En Israël, une affaire récente illustre les tensions entre les autorités sanitaires et certaines familles concernant la vaccination des enfants. Un jeune couple du nord du pays, après avoir choisi un accouchement à domicile, s’est vu imposer par l’hôpital A-Emek une vaccination contre le tétanos pour leur nouveau-né, une décision qu’ils contestent fermement. Cette opposition a conduit à une intervention policière et à une procédure judiciaire pour faire respecter la vaccination obligatoire, soulevant un débat sur la liberté parentale et la protection de la santé publique.

Le couple avait préparé minutieusement leur accouchement à domicile, respectant toutes les mesures d’hygiène nécessaires, notamment la coupe du cordon ombilical avec un scalpel stérile. Après la naissance, ils ont volontairement amené le bébé et la mère à l’hôpital pour des contrôles médicaux, qui n’ont révélé aucune anomalie. Malgré cela, le personnel médical a jugé que les conditions de l’accouchement n’étaient pas suffisamment stériles pour garantir l’absence de risque de tétanos, recommandant une vaccination immédiate. Face au refus des parents, l’hôpital a alerté les services sociaux, qui ont obtenu un mandat judiciaire pour une vaccination forcée, exécuté avec le concours de la police.

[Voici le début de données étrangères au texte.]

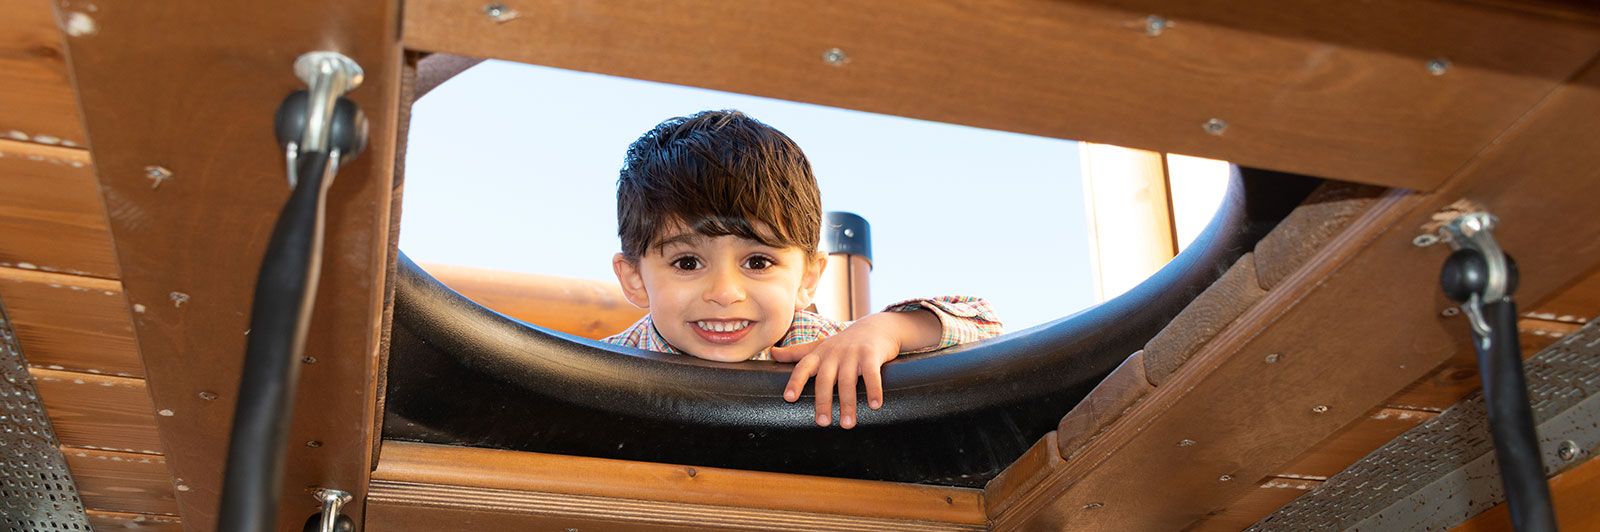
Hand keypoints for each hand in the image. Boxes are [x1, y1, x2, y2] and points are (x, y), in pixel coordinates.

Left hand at [769, 310, 937, 427]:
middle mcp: (834, 353)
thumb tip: (773, 353)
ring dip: (848, 403)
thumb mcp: (820, 346)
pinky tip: (875, 405)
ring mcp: (853, 353)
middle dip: (823, 401)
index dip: (795, 382)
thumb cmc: (844, 342)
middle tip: (822, 423)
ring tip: (847, 424)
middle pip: (825, 379)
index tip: (789, 398)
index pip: (803, 367)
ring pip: (848, 381)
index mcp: (819, 354)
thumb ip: (797, 353)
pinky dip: (874, 390)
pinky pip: (871, 374)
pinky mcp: (871, 354)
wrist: (875, 327)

Cette situation a nécessité l’intervention d’un avocat pour contester la décision, et le litige doit désormais être tranché par la justice. Les autorités sanitaires, sociales et policières affirment que leurs actions sont légales et justifiées par la nécessité de protéger la santé et la vie de l’enfant. Toutefois, cette affaire met en lumière une disparité dans la manière dont l’État israélien intervient selon les communautés. En effet, certaines communautés religieuses, qui refusent souvent la vaccination et limitent l’éducation de leurs enfants, ne subissent pas la même rigueur de la part des autorités, ce qui soulève des questions sur l’égalité de traitement et la protection des droits des enfants.

Par ailleurs, Israël connaît des problèmes sanitaires liés à la vaccination insuffisante dans certains groupes, avec une mortalité due à la rougeole particulièrement élevée comparée à d’autres pays développés. Ce contexte sanitaire renforce la vigilance des autorités, mais accentue aussi les tensions avec les familles qui revendiquent leur liberté de choix. L’affaire de ce jeune couple illustre ainsi un dilemme complexe entre respect des convictions parentales et impératifs de santé publique, dans un pays où les enjeux de sécurité sanitaire sont particulièrement sensibles.

Cette controverse autour de la vaccination forcée d’un nouveau-né en Israël reflète des tensions profondes entre autorités et citoyens sur la gestion de la santé infantile. Elle met en exergue les défis d’une politique sanitaire équilibrée, qui doit concilier protection des enfants, respect des droits des familles et équité dans le traitement des différentes communautés. Le verdict judiciaire à venir sera scruté comme un indicateur de la direction que prendra Israël sur ces questions sensibles dans les mois à venir.